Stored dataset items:
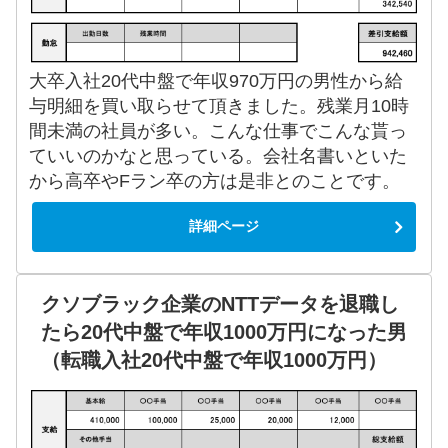
大卒入社20代中盤で年収970万円の男性から給
与明細を買い取らせて頂きました。残業月10時
間未満の社員が多い。こんな仕事でこんな貰っ
ていいのかなと思っている。会社名書いといた
から高卒やFラン卒の方は是非とのことです。
詳細ページ
クソブラック企業のNTTデータを退職し
たら20代中盤で年収1000万円になった男
（転職入社20代中盤で年収1000万円）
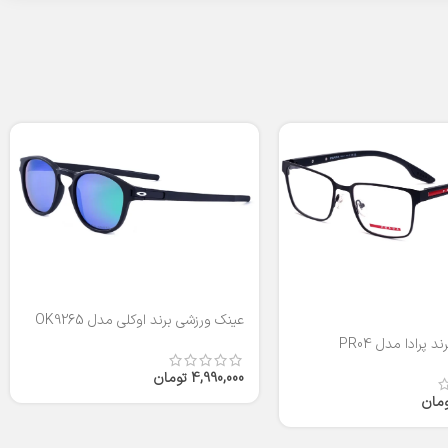
عینک ورزشی برند اوکلی مدل OK9265
 پرادا مدل PR04
4,990,000
تومان
ومان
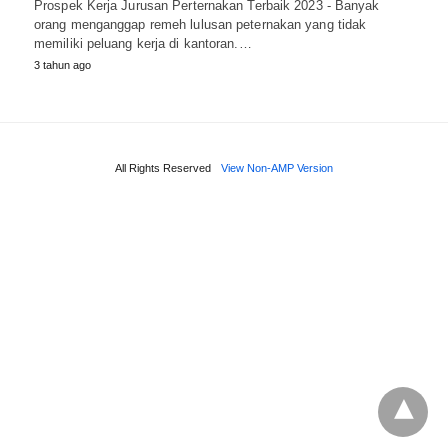
Prospek Kerja Jurusan Perternakan Terbaik 2023 - Banyak
orang menganggap remeh lulusan peternakan yang tidak
memiliki peluang kerja di kantoran.…
3 tahun ago
All Rights Reserved
View Non-AMP Version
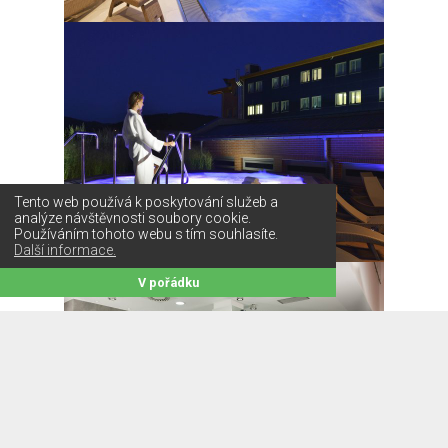
Tento web používá k poskytování služeb a
analýze návštěvnosti soubory cookie.
Používáním tohoto webu s tím souhlasíte.
Další informace.
V pořádku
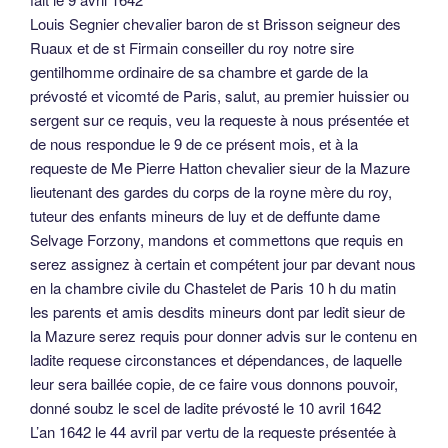
Louis Segnier chevalier baron de st Brisson seigneur des
Ruaux et de st Firmain conseiller du roy notre sire
gentilhomme ordinaire de sa chambre et garde de la
prévosté et vicomté de Paris, salut, au premier huissier ou
sergent sur ce requis, veu la requeste à nous présentée et
de nous respondue le 9 de ce présent mois, et à la
requeste de Me Pierre Hatton chevalier sieur de la Mazure
lieutenant des gardes du corps de la royne mère du roy,
tuteur des enfants mineurs de luy et de deffunte dame
Selvage Forzony, mandons et commettons que requis en
serez assignez à certain et compétent jour par devant nous
en la chambre civile du Chastelet de Paris 10 h du matin
les parents et amis desdits mineurs dont par ledit sieur de
la Mazure serez requis pour donner advis sur le contenu en
ladite requese circonstances et dépendances, de laquelle
leur sera baillée copie, de ce faire vous donnons pouvoir,
donné soubz le scel de ladite prévosté le 10 avril 1642
L’an 1642 le 44 avril par vertu de la requeste présentée à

What you should do –
Type out all the records verbatim, minus images.

Solution –
大卒入社20代中盤で年収970万円の男性から給
与明細を買い取らせて頂きました。残業月10時
間未満の社員が多い。こんな仕事でこんな貰っ
ていいのかなと思っている。会社名書いといた
から高卒やFラン卒の方は是非とのことです。
詳細ページ
クソブラック企業のNTTデータを退職し
たら20代中盤で年収1000万円になった男
（転職入社20代中盤で年収1000万円）
عینک ورزشی برند اوکلی مدل OK9265
 پرادا مدل PR04
4,990,000
تومان
ومان
Prospek Kerja Jurusan Perternakan Terbaik 2023 - Banyak
orang menganggap remeh lulusan peternakan yang tidak
memiliki peluang kerja di kantoran.…
3 tahun ago
All Rights Reserved
View Non-AMP Version
Tento web používá k poskytování služeb a
analýze návštěvnosti soubory cookie.
Používáním tohoto webu s tím souhlasíte.
Další informace.
V pořádku
Louis Segnier chevalier baron de st Brisson seigneur des
Ruaux et de st Firmain conseiller du roy notre sire
gentilhomme ordinaire de sa chambre et garde de la
prévosté et vicomté de Paris, salut, au premier huissier ou
sergent sur ce requis, veu la requeste à nous présentée et
de nous respondue le 9 de ce présent mois, et à la
requeste de Me Pierre Hatton chevalier sieur de la Mazure
lieutenant des gardes du corps de la royne mère du roy,
tuteur des enfants mineurs de luy et de deffunte dame
Selvage Forzony, mandons et commettons que requis en
serez assignez à certain et compétent jour par devant nous
en la chambre civile du Chastelet de Paris 10 h du matin
les parents et amis desdits mineurs dont par ledit sieur de
la Mazure serez requis pour donner advis sur le contenu en
ladite requese circonstances et dépendances, de laquelle
leur sera baillée copie, de ce faire vous donnons pouvoir,
donné soubz le scel de ladite prévosté le 10 avril 1642
L’an 1642 le 44 avril par vertu de la requeste présentée à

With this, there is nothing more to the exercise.